So yes, sometimes the physical evidence adds to our understanding of the written word.
I suspect also that it was physical evidence that led to it being written down - when lots of babies died from premature circumcisions, someone spotted the pattern and reduced mortality and wrote it down so that more babies didn't die (and in this hypothetical scenario - if the person dishonestly claimed it was the word of god in order to convince everybody to wait until they cut - I don't blame them at all). The risk of severe bleeding is high during the first week - but it doesn't vanish on the eight day.

This message is a reply to:
 Message 109 by Peg, posted 04-30-2010 5:55 AM Peg has not replied

  
Modulous
Member
Posts: 7801
From: Manchester, UK
Joined: 05-01-2005


Message 134 of 227 (558378)
04-30-2010 10:48 PM
Reply to: Message 126 by New Cat's Eye
04-30-2010 5:01 PM


perceptual problems
I suppose that I'm not committed to science as the sole evidential basis.
Great - then consider the error margins when dealing with your measuring equipment (ie a human brain).
Not definitively, and I'm not buying it. Showing how I could easily have been mistaken is not saying I was.

List of tasks:
1. Answer these about the forum thread excerpt:
(a) Where is Modulous listed as being from?
(b) Message 134 is a reply to which message, and by whom?
(c) On what date did Modulous join?
2. Continue the forum thread excerpt on perception and evidence, picking up after its last line.
The material plays no part in any of this.

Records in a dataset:
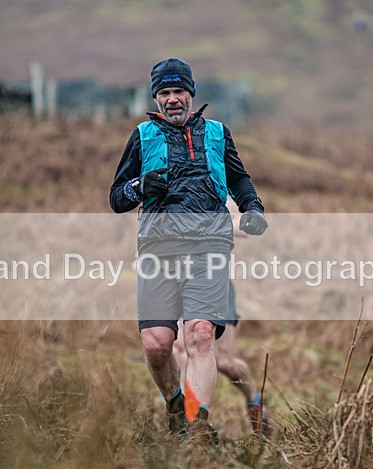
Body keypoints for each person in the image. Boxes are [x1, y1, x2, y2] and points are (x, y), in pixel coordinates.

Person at [109, 58, 267, 441]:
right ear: (156, 98)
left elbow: (239, 178)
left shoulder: (217, 133)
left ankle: (197, 429)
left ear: (191, 94)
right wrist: (140, 188)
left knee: (199, 337)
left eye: (179, 91)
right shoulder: (142, 136)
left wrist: (253, 207)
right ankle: (176, 406)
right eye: (164, 92)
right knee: (157, 346)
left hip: (209, 249)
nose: (173, 99)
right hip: (158, 251)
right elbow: (117, 197)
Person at [171, 279, 272, 437]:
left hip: (212, 281)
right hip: (177, 281)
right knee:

Your written answers:
1.
(a) Manchester, UK
(b) Message 126 by New Cat's Eye
(c) 05-01-2005

2.
I'm not saying you were mistaken. I'm just saying that the entire point of science is to avoid making mistakes that humans are prone to making and taking an impression at its face value is one of those mistakes.
If I created a motion machine that I was convinced was perpetual, but then broke the machine by mistake. Then I was unable to create another machine that I perceived as being perpetual. Or indeed any scientific idea, such as cold fusion. What is more likely - that I made an assessment error the first time around and didn't have resources/time to spot it or that I really did hit the golden goose?
If I went to the media and got on the front pages - what would you rate my chances of successfully replicating my results?
I don't think I've been entirely uncritical. Its as if your assuming I just jump to the conclusion willy-nilly from miniscule reasons.
I'm assuming you had a religious experience. Whether you think I'm implying they are miniscule reasons is something else. I certainly think concluding that the supernatural exists from that is somewhat willy-nilly.
I know that it could easily have been mistaken, and I've thought about it and reconsidered. I've concluded that this physical realm in not all there is.
Sure, you've reasoned about it no doubt, but I would wager you did so in a way that would be destroyed in any academic paper.
It seems to me that your reasoning is essentially:
I experienced a set of things which I associated with the supernatural.
Therefore I now think there is 'another, non-physical, world'.
Though I'm sure you dressed it up prettier than that when your rationalizing what you had experienced.
I don't totally disagree with you, and your characterization seems fairly accurate for a lot of it, but I don't think it necessarily means that I should be doubting myself here. And it kinda opens a slippery slope
No - the reason you should doubt yourself is because science has shown how terrible an individual's perception of things can be.
Here's an example.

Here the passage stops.